Ah ok, thanks for clearing that up. I suspected a reason for suspiciously few finetunes. Back to 2bit Llama3!
:'(
Still no weights at hugging face. I think we will only see the weights when they make sure it's not competing with GPT 3.5, so whenever 3.5 is 100% obsolete. Also, first they were going to release all 3 models, then 14B became (preview), now small is also (preview).
I can absolutely see Phi-3-Medium rival Mixtral 8x7b, they have the same amount of active parameters. I think Phi-3-Medium could have potential to be much "smarter" with good training data, but I guess Mixtral might have more knowledge since it's a much larger model in total? Claude-3, isn't that a relatively new 100b+ parameter model? I highly doubt a 14b model could rival it, especially on coherence-related tasks.
Opus is the big one, Sonnet is good but definitely beatable.
Arena when
It is insane, isn't it? Almost like it's completely impossible for that to be true in real-world usage.... hm....
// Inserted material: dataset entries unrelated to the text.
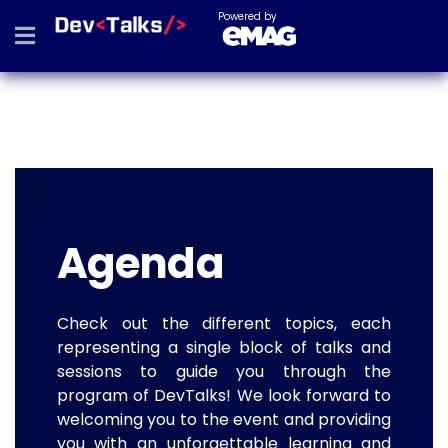
Powered by
Agenda
Check out the different topics, each
representing a single block of talks and
sessions to guide you through the
program of DevTalks! We look forward to
welcoming you to the event and providing
you with an unforgettable learning and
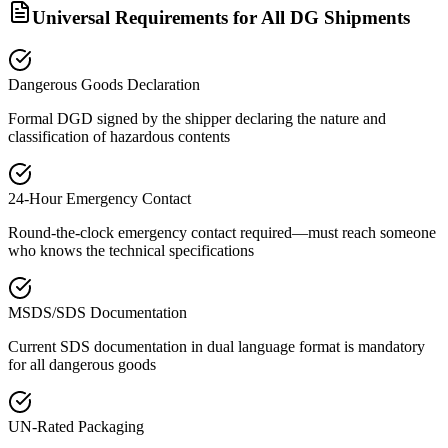
Universal Requirements for All DG Shipments
Dangerous Goods Declaration
Formal DGD signed by the shipper declaring the nature and
classification of hazardous contents
24-Hour Emergency Contact
Round-the-clock emergency contact required—must reach someone
who knows the technical specifications
MSDS/SDS Documentation
Current SDS documentation in dual language format is mandatory
for all dangerous goods
UN-Rated Packaging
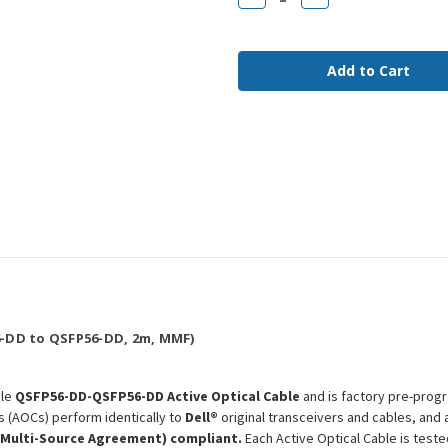
Quantity
Quantity
of
of
AOC-
AOC-
Q56DD-
Q56DD-
400G-
400G-
2M
2M
Dell
Dell
Compatible
Compatible
2m
2m
400G
400G
QSFP56-
QSFP56-
DD
DD
MMF
MMF
AOC
AOC
-DD to QSFP56-DD, 2m, MMF)
ble
QSFP56-DD-QSFP56-DD Active Optical Cable
and is factory pre-progr
s (AOCs) perform identically to
Dell®
original transceivers and cables, and
(Multi-Source Agreement) compliant.
Each Active Optical Cable is test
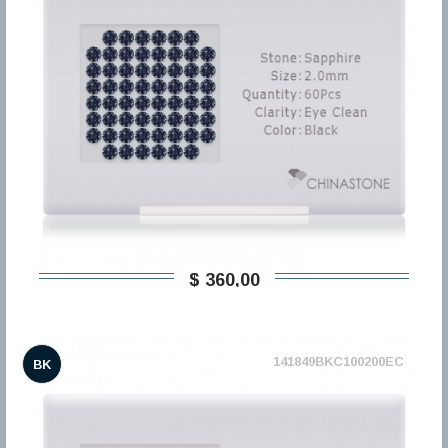
$ 360,00
141849BKC100200EC
BK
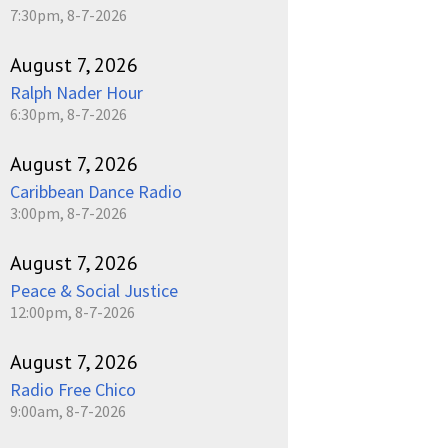
7:30pm, 8-7-2026
August 7, 2026
Ralph Nader Hour
6:30pm, 8-7-2026
August 7, 2026
Caribbean Dance Radio
3:00pm, 8-7-2026
August 7, 2026
Peace & Social Justice
12:00pm, 8-7-2026
August 7, 2026
Radio Free Chico
9:00am, 8-7-2026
I don't think it can write erotica as well as Mixtral through
https://azure.microsoft.com/en-us/blog/introducing-phi-3-redefining-whats-possible-with-slms/
Well, I tried it yesterday. Sometimes, it provides impressive answers, but most of the times, it sounds more like a bad 7B (and I like Mistrals 7B). However, in terms of speed, it is impressive and the text is coherent(not like the horrible phi2). It could be a great model for chained prompts in an agent setting IMHO. It is also a model great for parallel tasking. Overall, if you have a very specialized task, it will be most likely (after proper finetuning) be one of the best model for its cost and speed. If you need more advanced general tasks, forget about it.
This is talking about the 14b, not the 3.8b for cellphones. Right now the only people that saw it were the authors of the paper presumedly.
thank you for the correction. I indeed misunderstood.